Ohio 3rd-grader leads penny drive for family shelter
ROBERTA REDFERN
The Toledo Blade
TOLEDO
Angelica Dowiak had an idea.
The 9-year-old’s fundraising plan — sketched on a sheet of paper with a red marker and complete with an illustration of a penny-filled jar — was simple: “Look for pennies all around. Help raise money. by asking for pennies.”
Her target for the money was children in need at Beach House Family Shelter in Toledo.
For five days, the precocious, blond-haired, blue-eyed child solicited pennies from those around her: neighbors, friends, family members, someone walking by on the sidewalk. People pulled pennies from their pockets, from the depths of their couch cushions, and from the crevices of their car consoles.

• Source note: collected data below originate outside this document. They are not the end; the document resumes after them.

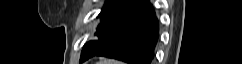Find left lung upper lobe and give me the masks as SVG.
<instances>
[{
	"mask_svg": "<svg viewBox=\"0 0 242 64\" xmlns=\"http://www.w3.org/2000/svg\"><path fill=\"white\" fill-rule=\"evenodd\" d=\"M119 0H106L104 7L101 10V13L98 17H101L106 11H108L109 8H111L115 3H117Z\"/></svg>",
	"mask_w": 242,
	"mask_h": 64,
	"instance_id": "5c2ea615",
	"label": "left lung upper lobe"
}]
</instances>
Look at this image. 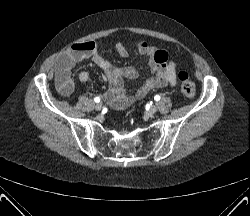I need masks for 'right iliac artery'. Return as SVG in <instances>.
<instances>
[{
	"label": "right iliac artery",
	"instance_id": "obj_1",
	"mask_svg": "<svg viewBox=\"0 0 250 216\" xmlns=\"http://www.w3.org/2000/svg\"><path fill=\"white\" fill-rule=\"evenodd\" d=\"M94 101H95L96 103H99V102H100V98H99V97H95V98H94Z\"/></svg>",
	"mask_w": 250,
	"mask_h": 216
}]
</instances>
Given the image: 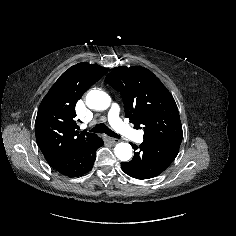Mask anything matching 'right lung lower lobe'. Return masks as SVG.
<instances>
[{
    "label": "right lung lower lobe",
    "mask_w": 236,
    "mask_h": 236,
    "mask_svg": "<svg viewBox=\"0 0 236 236\" xmlns=\"http://www.w3.org/2000/svg\"><path fill=\"white\" fill-rule=\"evenodd\" d=\"M101 138L95 137L79 148L48 159V164L57 172L68 177H79L91 170L95 160V152L103 146Z\"/></svg>",
    "instance_id": "obj_1"
}]
</instances>
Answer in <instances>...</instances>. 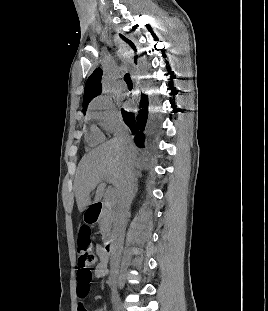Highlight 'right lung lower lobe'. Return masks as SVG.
<instances>
[{
	"label": "right lung lower lobe",
	"mask_w": 268,
	"mask_h": 311,
	"mask_svg": "<svg viewBox=\"0 0 268 311\" xmlns=\"http://www.w3.org/2000/svg\"><path fill=\"white\" fill-rule=\"evenodd\" d=\"M153 100L141 94L137 112H128L122 109V117L130 128L135 144L145 147L154 138L159 130V117L153 111Z\"/></svg>",
	"instance_id": "1"
}]
</instances>
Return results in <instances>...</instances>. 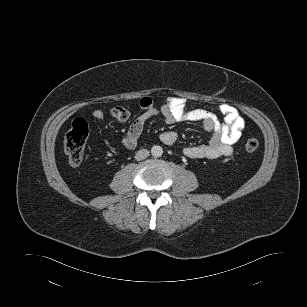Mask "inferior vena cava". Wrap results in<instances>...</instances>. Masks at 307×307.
I'll list each match as a JSON object with an SVG mask.
<instances>
[{"label":"inferior vena cava","mask_w":307,"mask_h":307,"mask_svg":"<svg viewBox=\"0 0 307 307\" xmlns=\"http://www.w3.org/2000/svg\"><path fill=\"white\" fill-rule=\"evenodd\" d=\"M148 156H149V151L147 149H141L136 153L135 159L137 161H140L147 158Z\"/></svg>","instance_id":"1"}]
</instances>
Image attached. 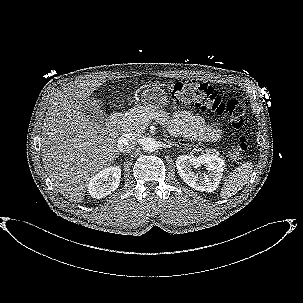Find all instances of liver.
I'll return each instance as SVG.
<instances>
[{"label":"liver","mask_w":303,"mask_h":303,"mask_svg":"<svg viewBox=\"0 0 303 303\" xmlns=\"http://www.w3.org/2000/svg\"><path fill=\"white\" fill-rule=\"evenodd\" d=\"M106 80H81L56 92L44 119L42 161L58 192L71 202L84 200L91 177L116 159L117 132L83 111L100 110L90 97ZM102 112V111H101Z\"/></svg>","instance_id":"obj_1"}]
</instances>
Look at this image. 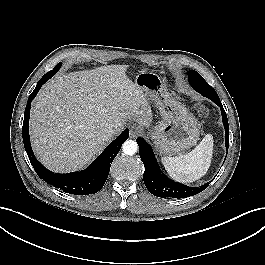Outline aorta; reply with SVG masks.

“People don’t really give up their other money, so if they just give up one cent, pretty soon you come up with a dollar,” the little girl explained.
A dollar, yes. But when she was done, young Angelica had not the $30 or $40 her family and teachers expected, but just short of $388. That’s almost 38,800 copper coins.
Last Thursday, Angelica presented the money to Tammy Holder, Beach House executive director, to use toward feeding and clothing some of the hundreds of homeless kids who come through the agency’s doors every year with their families, seeking food, shelter, and hope.
“Never did I imagine she would get this much money,” said Laura Golbinec, intervention specialist at Imagine Madison Avenue School of Arts, which the girl attends as a third grader. “I was amazed.”
The charter school stresses community service every year in individual classrooms to help develop character, Golbinec said. However, this year the school decided to coordinate efforts and have all the classes do the various service projects they came up with during one week. They titled their efforts, “The best community service week ever.”
The 557 students in kindergarten through fifth grade cleaned the playground on the school’s newly expanded grounds. They created and sent cards to Heartland of Perrysburg nursing home residents and to those serving overseas. They planted flowers at local businesses, raised money for the Toledo Area Humane Society, held a professional attire drive, and brought in cans of food for local food-bank donations.
Each year, Golbinec said, one or two students want to break out on their own and raise funds through an idea they have. Angelica came up with “Pennies for Possibilities.” Two other students, Maniya Pickett, 11, and Raeonna Walker, 10, both fourth-graders at Imagine, raised about $200 for the Ronald McDonald House.
Angelica’s idea developed from the mind of a child, a child who sees her family struggling financially. Her father, Walter Dowiak, is unable to work for the last half dozen years after suffering a disability.